Over the weekend, Anthropic took its two most advanced models — Fable 5 and Mythos 5 — offline at the White House's request. The company had little choice, according to statements, after the Trump administration demanded it block access for all foreign nationals, including employees abroad. The order was swift and imposed with minimal warning or public explanation.
Fable 5 and Mythos 5 were already subject to safeguards restricting their use in high-risk areas. The White House's decision to pull them entirely, according to reporting, stemmed partly from the belief that a group linked to China had accessed the Mythos model.
The shutdown has become a rallying point for governments worldwide arguing for technological independence from the US. In the UK, AI and Online Safety Minister Kanishka Narayan framed the incident as a sovereignty issue without directly naming the US or Trump. "We treat every other threat to our sovereignty with deadly seriousness, but we haven't learned to treat this one in the same way," he said, arguing that AI is "the central political question of our time" and that Britain must develop its own capacity before "someone else decides the answer for us."

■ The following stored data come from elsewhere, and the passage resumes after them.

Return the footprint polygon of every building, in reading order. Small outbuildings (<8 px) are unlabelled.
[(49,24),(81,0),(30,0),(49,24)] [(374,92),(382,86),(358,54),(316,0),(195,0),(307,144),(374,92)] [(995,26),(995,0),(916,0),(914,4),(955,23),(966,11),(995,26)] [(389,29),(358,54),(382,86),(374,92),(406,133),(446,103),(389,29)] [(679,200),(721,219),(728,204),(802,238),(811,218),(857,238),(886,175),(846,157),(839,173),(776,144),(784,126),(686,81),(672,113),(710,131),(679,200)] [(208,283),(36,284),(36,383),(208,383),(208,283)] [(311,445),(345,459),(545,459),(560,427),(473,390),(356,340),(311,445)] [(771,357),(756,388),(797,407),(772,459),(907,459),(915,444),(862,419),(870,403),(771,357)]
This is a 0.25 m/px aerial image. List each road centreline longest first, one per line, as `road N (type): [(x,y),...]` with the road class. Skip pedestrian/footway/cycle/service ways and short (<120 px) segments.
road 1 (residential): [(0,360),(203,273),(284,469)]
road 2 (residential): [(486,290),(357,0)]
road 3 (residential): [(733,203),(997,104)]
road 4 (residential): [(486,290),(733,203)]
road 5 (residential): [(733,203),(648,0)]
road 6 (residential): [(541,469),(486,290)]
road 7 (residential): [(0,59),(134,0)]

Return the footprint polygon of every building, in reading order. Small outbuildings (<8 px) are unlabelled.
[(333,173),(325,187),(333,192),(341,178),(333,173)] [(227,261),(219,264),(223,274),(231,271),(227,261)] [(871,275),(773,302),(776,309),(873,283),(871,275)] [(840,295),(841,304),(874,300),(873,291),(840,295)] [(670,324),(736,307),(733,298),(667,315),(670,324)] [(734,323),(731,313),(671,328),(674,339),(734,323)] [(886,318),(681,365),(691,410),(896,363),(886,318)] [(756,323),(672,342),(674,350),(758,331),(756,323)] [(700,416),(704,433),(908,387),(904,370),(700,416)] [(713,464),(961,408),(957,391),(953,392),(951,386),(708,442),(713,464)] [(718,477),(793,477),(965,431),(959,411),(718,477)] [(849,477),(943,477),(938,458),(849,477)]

France's response was more direct. Gabriel Attal, the Renaissance party's presidential candidate and former Prime Minister, called the shutdown the start of "the AI war" and drew a stark analogy: he likened Anthropic's model withdrawal to Iran's blockade of the Strait of Hormuz, characterizing access to frontier AI as a strategic chokepoint for which nations must prepare. Le Monde reported similar alarm across France's political spectrum, and members of the European Parliament have cited the Mythos and Fable shutdown as evidence that Europe must make tech sovereignty a priority.
Canada reached a similar conclusion. Prime Minister Mark Carney said the situation demonstrates the risk of relying on a single partner for access to critical resources. "The situation we're in collectively right now with Mythos and Fable is something that can happen with overreliance on certain models," he said. "Nobody has done anything wrong in the situation. But we will have done something wrong if we just accept this, don't take the lesson, don't build out and diversify."
The arguments for AI sovereignty are not new. Europe has spent years concerned about technological dependence on the US and has pushed for reduced reliance in chips, cloud computing, and AI. But the Anthropic shutdown has made the issue feel more urgent, compounded by broader unease about America's reliability as an ally under Trump, from trade disputes to threats regarding NATO.
China has long championed domestic AI firms and is among the few countries with models credibly rivaling American frontier labs, though some areas lag behind. Anthropic has accused Chinese rivals of using its models to train their own "on an industrial scale."
Most governments and businesses cannot match the resources of frontier labs in the US or China. However, sovereign AI does not necessarily require building the largest or most powerful tools. France's Mistral and Canada's Cohere demonstrate that solid efforts can emerge from outside these superpowers, even if they cannot compete directly. Other countries — Singapore and the UAE among them — have focused on narrower but still strategic priorities such as infrastructure or models optimized for local languages. Open-source models also represent a potential path forward.